С любовью,
Дот
17 апреля 1945 года
Милая Дот!
У нас тут поговаривают, что русские уже подошли к Берлину. Дни рейха сочтены. Я каждый день молюсь, чтобы эта война поскорее закончилась.
Передо мной лежит твое письмо, написанное 18 марта. До него ты написала мне сотню писем и после него – уже три, но должен признаться, что я постоянно перечитываю именно это, самое коротенькое. Скоро в нем нельзя будет разобрать ни слова.
Иногда мне кажется, что смысл совершенно ясен. А иногда я думаю, что ты, возможно, просто шутила и я не должен воспринимать все всерьез.
Но потом я вспоминаю, как приходил к тебе в больницу. И как ты смотрела на меня.

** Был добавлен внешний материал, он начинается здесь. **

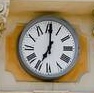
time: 7:00
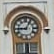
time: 9:05
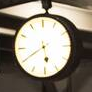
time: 5:40
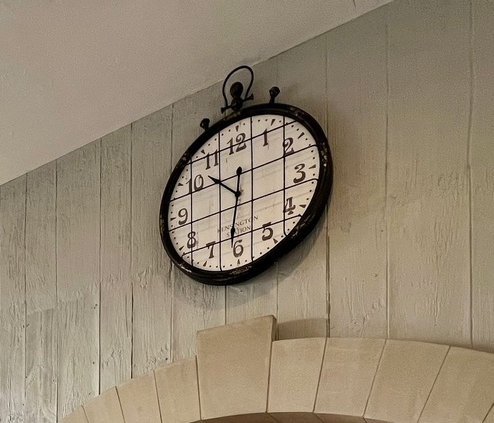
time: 10:31
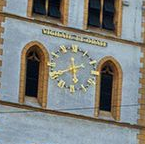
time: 5:40
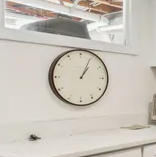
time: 1:04
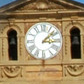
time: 3:08
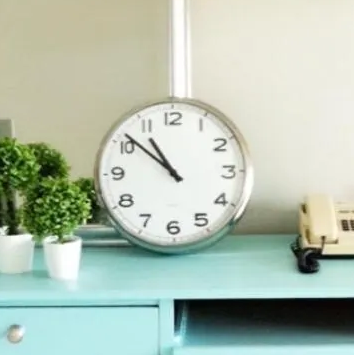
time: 10:51
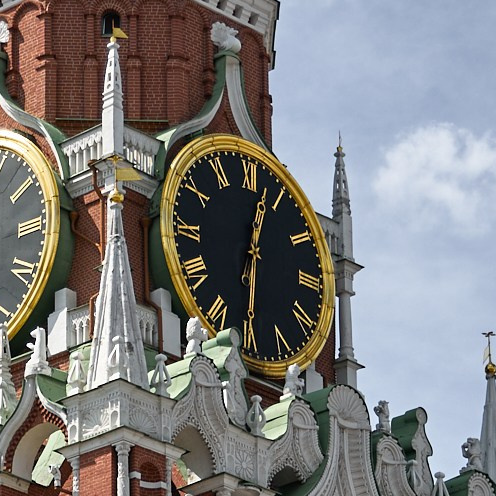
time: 12:30
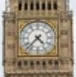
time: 4:37
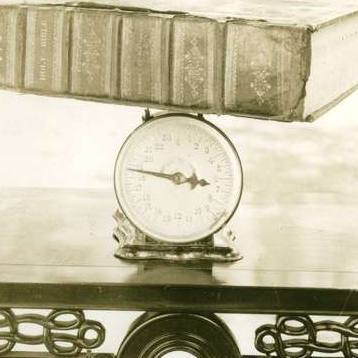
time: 2:46
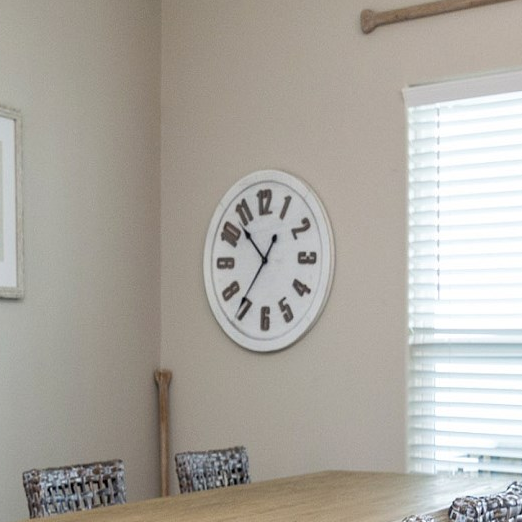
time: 12:52
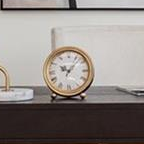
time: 10:07
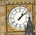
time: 1:08
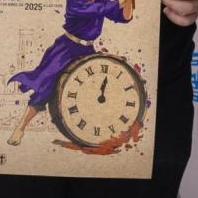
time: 12:01
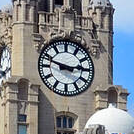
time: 2:48
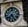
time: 7:25
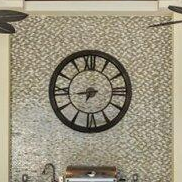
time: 6:43
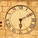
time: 6:10
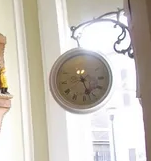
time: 5:26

Мы с тобой друзья уже не первый год. Я знаю, как ты любила Мей. Я знаю, что тебе не хватает ее так же, как мне. Что ты была с ней и с Джолли до самой последней минуты.
С тех пор я полюбил тебя еще больше. И эту любовь я храню в своем сердце. Ты всегда со мной, и от этого я становлюсь лучше.
Но любовь к тебе – это не только моя радость, но и проклятье.
Многое изменилось с тех пор, как мы виделись в больнице. Мей больше нет с нами. Нам обоим выпало немало боли, и трудностей, и бед. Я видел столько жестокостей, творимых людьми, что, наверное, уже никогда не смогу стать прежним.
Да, многое изменилось, но еще больше осталось неизменным.
И то, чего не могло быть раньше, невозможно и теперь.
Для нас невозможно.
Хотя причины стали другими. Мы можем больше не бояться, что предаем того, кого мы оба любим. Мей всегда будет жить во мне, и я слышу, как ее голос, полный любви, говорит мне, что глупо противиться зову своего сердца.
И если бы ты знала, как хочу я его послушаться!
Но Техас далеко от Германии. И ты не хуже меня знаешь, что твоя семья никогда не примет меня так, как родители Хильды Грен приняли капитана Джонсона.
Я помню, как в тот день, когда мы впервые встретились, ты пересела на скамейку для цветных, чтобы мы могли рядом ждать автобуса.
Я не хочу пересаживать тебя туда на всю жизнь. Хватит и того, что я сам должен на ней сидеть. Что на ней всю жизнь придется просидеть Джолли. И я никогда не прощу себе, если заставлю и тебя делать то же.
Это невозможно.
И я умоляю тебя никогда больше не заговаривать со мной об этом.
Твой друг навсегда,
Уолт.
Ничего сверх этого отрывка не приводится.